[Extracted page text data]
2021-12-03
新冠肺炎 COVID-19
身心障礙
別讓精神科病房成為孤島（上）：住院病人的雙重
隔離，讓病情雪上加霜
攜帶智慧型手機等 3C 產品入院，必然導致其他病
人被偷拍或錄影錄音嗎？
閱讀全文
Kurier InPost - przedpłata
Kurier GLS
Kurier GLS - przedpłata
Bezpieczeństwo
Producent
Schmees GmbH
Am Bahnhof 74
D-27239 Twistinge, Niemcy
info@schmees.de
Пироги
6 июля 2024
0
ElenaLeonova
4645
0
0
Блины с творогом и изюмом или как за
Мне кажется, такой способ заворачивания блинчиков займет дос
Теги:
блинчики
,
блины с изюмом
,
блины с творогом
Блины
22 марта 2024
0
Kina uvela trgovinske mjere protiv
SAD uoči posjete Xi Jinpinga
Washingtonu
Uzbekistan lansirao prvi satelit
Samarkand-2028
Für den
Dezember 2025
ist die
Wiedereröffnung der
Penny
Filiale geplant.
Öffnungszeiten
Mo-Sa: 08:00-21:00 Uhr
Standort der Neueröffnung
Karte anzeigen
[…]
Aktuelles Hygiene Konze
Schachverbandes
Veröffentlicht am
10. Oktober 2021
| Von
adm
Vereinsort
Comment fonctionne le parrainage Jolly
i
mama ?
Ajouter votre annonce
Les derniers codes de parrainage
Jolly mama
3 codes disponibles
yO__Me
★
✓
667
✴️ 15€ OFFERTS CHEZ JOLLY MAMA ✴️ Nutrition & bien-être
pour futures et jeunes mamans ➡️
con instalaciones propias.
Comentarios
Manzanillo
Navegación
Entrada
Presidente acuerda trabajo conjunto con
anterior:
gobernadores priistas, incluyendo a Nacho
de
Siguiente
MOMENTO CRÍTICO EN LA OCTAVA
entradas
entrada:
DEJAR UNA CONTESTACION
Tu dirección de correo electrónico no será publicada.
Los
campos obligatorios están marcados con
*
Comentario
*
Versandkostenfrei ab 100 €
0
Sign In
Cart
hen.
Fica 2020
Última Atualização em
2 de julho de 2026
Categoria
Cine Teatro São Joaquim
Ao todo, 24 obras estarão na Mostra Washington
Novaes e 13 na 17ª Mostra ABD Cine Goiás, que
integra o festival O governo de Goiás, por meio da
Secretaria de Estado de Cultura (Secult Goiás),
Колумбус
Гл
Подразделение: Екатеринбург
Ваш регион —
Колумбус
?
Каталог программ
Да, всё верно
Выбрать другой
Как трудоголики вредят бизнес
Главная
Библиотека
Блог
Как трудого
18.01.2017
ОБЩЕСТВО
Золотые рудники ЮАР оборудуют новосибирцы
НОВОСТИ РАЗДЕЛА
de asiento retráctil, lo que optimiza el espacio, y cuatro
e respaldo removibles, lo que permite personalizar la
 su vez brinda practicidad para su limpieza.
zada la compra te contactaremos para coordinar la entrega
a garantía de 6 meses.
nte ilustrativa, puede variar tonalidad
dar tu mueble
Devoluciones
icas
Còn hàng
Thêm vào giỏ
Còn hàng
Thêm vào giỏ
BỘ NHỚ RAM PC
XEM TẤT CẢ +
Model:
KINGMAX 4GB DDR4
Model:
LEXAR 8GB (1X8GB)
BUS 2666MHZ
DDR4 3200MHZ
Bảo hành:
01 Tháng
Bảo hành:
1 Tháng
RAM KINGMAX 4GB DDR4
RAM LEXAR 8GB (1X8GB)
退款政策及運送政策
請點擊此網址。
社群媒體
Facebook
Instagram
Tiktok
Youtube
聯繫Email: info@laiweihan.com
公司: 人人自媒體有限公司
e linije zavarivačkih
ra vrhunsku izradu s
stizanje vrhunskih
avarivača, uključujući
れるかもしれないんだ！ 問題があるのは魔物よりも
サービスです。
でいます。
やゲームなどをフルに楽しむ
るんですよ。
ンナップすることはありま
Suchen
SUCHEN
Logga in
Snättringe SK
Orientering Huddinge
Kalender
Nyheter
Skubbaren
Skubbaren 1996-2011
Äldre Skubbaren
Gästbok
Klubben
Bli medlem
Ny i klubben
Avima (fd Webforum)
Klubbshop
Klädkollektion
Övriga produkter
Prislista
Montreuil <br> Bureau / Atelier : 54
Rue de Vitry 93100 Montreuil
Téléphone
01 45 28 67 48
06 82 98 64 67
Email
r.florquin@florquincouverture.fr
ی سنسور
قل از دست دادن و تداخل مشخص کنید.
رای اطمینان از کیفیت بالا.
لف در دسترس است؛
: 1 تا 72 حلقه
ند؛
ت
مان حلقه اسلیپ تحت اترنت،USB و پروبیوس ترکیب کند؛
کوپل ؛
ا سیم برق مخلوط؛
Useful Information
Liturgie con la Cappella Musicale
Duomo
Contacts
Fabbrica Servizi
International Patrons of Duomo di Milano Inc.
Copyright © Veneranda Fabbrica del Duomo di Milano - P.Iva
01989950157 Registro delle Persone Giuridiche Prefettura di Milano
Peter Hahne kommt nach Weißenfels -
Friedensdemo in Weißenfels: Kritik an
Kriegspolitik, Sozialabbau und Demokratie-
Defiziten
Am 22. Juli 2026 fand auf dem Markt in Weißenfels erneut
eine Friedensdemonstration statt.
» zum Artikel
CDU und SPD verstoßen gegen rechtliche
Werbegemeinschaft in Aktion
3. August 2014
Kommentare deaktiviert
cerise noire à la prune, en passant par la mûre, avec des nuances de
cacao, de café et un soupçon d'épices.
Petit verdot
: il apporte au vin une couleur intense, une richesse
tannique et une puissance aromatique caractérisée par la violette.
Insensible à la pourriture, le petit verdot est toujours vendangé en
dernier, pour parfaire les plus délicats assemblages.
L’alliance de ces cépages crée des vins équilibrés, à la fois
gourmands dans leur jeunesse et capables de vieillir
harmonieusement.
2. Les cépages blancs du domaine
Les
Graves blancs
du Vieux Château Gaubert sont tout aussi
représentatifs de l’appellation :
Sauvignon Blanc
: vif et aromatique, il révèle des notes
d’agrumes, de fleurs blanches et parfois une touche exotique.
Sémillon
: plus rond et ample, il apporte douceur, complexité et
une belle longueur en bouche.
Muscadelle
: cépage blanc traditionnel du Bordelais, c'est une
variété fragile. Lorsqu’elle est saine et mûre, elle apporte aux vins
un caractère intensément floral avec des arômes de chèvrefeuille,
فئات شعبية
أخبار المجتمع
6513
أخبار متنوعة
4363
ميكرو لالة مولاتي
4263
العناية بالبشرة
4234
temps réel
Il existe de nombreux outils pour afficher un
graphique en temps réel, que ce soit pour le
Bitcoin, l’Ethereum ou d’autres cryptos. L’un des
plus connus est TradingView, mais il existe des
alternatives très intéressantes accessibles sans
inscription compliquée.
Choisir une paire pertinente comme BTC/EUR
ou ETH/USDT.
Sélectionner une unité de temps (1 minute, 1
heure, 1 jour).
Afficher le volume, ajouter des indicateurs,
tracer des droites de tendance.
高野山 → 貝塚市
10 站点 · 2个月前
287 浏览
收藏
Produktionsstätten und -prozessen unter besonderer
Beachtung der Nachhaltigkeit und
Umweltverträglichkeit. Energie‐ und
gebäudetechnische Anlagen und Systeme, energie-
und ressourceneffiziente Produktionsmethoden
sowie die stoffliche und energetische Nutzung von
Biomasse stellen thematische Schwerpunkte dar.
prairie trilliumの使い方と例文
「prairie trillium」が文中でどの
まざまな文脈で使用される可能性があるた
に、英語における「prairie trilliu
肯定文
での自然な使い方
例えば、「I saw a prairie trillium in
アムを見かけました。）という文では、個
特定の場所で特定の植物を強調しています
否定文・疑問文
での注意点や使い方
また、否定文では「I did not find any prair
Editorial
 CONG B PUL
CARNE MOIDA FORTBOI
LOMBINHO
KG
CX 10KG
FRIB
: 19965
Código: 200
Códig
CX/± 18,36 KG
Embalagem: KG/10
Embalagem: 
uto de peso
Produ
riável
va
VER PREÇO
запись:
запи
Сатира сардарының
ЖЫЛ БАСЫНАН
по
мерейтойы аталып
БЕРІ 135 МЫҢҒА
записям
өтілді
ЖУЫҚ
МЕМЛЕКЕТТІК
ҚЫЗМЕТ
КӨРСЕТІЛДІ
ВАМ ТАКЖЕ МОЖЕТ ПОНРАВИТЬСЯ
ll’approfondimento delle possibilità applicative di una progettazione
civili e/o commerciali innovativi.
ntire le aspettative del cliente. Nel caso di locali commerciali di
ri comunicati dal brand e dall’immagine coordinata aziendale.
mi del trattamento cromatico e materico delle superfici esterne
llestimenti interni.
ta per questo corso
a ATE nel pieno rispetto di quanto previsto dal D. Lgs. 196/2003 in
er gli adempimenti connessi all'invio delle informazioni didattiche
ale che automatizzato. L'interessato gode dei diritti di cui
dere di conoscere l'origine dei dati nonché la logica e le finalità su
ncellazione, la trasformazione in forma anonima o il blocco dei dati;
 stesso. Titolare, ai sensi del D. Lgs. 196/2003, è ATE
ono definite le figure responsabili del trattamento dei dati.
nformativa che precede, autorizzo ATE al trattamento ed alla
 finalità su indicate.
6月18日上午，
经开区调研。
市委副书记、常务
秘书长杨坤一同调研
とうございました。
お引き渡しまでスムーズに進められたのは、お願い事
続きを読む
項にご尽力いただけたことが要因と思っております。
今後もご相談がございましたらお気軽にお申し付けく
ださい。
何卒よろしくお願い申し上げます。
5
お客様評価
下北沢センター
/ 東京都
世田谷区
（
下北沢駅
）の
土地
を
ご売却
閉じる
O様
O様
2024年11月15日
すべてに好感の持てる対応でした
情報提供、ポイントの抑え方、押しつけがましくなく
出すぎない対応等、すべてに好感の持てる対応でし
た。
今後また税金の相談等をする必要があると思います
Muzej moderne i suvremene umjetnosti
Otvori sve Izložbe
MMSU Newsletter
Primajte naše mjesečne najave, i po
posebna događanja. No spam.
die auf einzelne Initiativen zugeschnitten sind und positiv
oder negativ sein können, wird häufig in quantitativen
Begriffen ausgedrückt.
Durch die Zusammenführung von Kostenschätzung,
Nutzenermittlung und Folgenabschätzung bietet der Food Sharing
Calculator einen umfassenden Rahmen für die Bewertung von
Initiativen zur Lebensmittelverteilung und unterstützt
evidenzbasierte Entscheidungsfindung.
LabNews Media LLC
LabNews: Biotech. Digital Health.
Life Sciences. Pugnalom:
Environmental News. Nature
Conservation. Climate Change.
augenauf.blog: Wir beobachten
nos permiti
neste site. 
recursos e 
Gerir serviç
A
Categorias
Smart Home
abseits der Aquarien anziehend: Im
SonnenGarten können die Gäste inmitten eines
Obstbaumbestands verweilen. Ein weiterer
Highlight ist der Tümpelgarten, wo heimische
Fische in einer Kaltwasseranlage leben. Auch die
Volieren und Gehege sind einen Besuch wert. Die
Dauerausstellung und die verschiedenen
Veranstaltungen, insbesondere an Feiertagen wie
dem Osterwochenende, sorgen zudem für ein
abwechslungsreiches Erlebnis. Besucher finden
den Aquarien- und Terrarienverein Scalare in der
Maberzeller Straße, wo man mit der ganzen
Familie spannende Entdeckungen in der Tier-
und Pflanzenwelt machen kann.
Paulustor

JOB ITEM
Convert the data from its first line through the line containing "Каталог программ" into a JSON list of strings with one string per line, omitting any blank lines.

RESPONSE
[
  "2021-12-03",
  "新冠肺炎 COVID-19",
  "身心障礙",
  "別讓精神科病房成為孤島（上）：住院病人的雙重",
  "隔離，讓病情雪上加霜",
  "攜帶智慧型手機等 3C 產品入院，必然導致其他病",
  "人被偷拍或錄影錄音嗎？",
  "閱讀全文",
  "Kurier InPost - przedpłata",
  "Kurier GLS",
  "Kurier GLS - przedpłata",
  "Bezpieczeństwo",
  "Producent",
  "Schmees GmbH",
  "Am Bahnhof 74",
  "D-27239 Twistinge, Niemcy",
  "info@schmees.de",
  "Пироги",
  "6 июля 2024",
  "0",
  "ElenaLeonova",
  "4645",
  "0",
  "0",
  "Блины с творогом и изюмом или как за",
  "Мне кажется, такой способ заворачивания блинчиков займет дос",
  "Теги:",
  "блинчики",
  ",",
  "блины с изюмом",
  ",",
  "блины с творогом",
  "Блины",
  "22 марта 2024",
  "0",
  "Kina uvela trgovinske mjere protiv",
  "SAD uoči posjete Xi Jinpinga",
  "Washingtonu",
  "Uzbekistan lansirao prvi satelit",
  "Samarkand-2028",
  "Für den",
  "Dezember 2025",
  "ist die",
  "Wiedereröffnung der",
  "Penny",
  "Filiale geplant.",
  "Öffnungszeiten",
  "Mo-Sa: 08:00-21:00 Uhr",
  "Standort der Neueröffnung",
  "Karte anzeigen",
  "[…]",
  "Aktuelles Hygiene Konze",
  "Schachverbandes",
  "Veröffentlicht am",
  "10. Oktober 2021",
  "| Von",
  "adm",
  "Vereinsort",
  "Comment fonctionne le parrainage Jolly",
  "i",
  "mama ?",
  "Ajouter votre annonce",
  "Les derniers codes de parrainage",
  "Jolly mama",
  "3 codes disponibles",
  "yO__Me",
  "★",
  "✓",
  "667",
  "✴️ 15€ OFFERTS CHEZ JOLLY MAMA ✴️ Nutrition & bien-être",
  "pour futures et jeunes mamans ➡️",
  "con instalaciones propias.",
  "Comentarios",
  "Manzanillo",
  "Navegación",
  "Entrada",
  "Presidente acuerda trabajo conjunto con",
  "anterior:",
  "gobernadores priistas, incluyendo a Nacho",
  "de",
  "Siguiente",
  "MOMENTO CRÍTICO EN LA OCTAVA",
  "entradas",
  "entrada:",
  "DEJAR UNA CONTESTACION",
  "Tu dirección de correo electrónico no será publicada.",
  "Los",
  "campos obligatorios están marcados con",
  "*",
  "Comentario",
  "*",
  "Versandkostenfrei ab 100 €",
  "0",
  "Sign In",
  "Cart",
  "hen.",
  "Fica 2020",
  "Última Atualização em",
  "2 de julho de 2026",
  "Categoria",
  "Cine Teatro São Joaquim",
  "Ao todo, 24 obras estarão na Mostra Washington",
  "Novaes e 13 na 17ª Mostra ABD Cine Goiás, que",
  "integra o festival O governo de Goiás, por meio da",
  "Secretaria de Estado de Cultura (Secult Goiás),",
  "Колумбус",
  "Гл",
  "Подразделение: Екатеринбург",
  "Ваш регион —",
  "Колумбус",
  "?",
  "Каталог программ"
]